▶ Data for analysis:
※

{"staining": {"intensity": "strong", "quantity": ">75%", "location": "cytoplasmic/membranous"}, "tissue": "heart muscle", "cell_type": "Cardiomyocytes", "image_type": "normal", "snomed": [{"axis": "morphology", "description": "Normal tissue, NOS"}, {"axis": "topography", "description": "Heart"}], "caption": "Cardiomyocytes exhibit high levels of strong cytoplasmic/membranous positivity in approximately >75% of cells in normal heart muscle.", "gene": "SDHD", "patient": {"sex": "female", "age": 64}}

※

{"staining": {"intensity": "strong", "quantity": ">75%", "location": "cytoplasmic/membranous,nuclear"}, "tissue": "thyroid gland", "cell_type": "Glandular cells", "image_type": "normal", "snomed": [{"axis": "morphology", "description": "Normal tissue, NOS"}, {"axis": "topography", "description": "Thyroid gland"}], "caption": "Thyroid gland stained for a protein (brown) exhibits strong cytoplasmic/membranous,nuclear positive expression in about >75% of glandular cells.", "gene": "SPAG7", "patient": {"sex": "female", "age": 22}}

※

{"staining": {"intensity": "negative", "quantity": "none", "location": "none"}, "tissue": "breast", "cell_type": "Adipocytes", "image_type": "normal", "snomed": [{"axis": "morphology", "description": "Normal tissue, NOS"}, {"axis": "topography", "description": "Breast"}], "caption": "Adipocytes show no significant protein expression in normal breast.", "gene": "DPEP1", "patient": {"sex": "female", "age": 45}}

※

Please go through the entries and show every line with the word "protein".

{"staining": {"intensity": "strong", "quantity": ">75%", "location": "cytoplasmic/membranous,nuclear"}, "tissue": "thyroid gland", "cell_type": "Glandular cells", "image_type": "normal", "snomed": [{"axis": "morphology", "description": "Normal tissue, NOS"}, {"axis": "topography", "description": "Thyroid gland"}], "caption": "Thyroid gland stained for a protein (brown) exhibits strong cytoplasmic/membranous,nuclear positive expression in about >75% of glandular cells.", "gene": "SPAG7", "patient": {"sex": "female", "age": 22}}
{"staining": {"intensity": "negative", "quantity": "none", "location": "none"}, "tissue": "breast", "cell_type": "Adipocytes", "image_type": "normal", "snomed": [{"axis": "morphology", "description": "Normal tissue, NOS"}, {"axis": "topography", "description": "Breast"}], "caption": "Adipocytes show no significant protein expression in normal breast.", "gene": "DPEP1", "patient": {"sex": "female", "age": 45}}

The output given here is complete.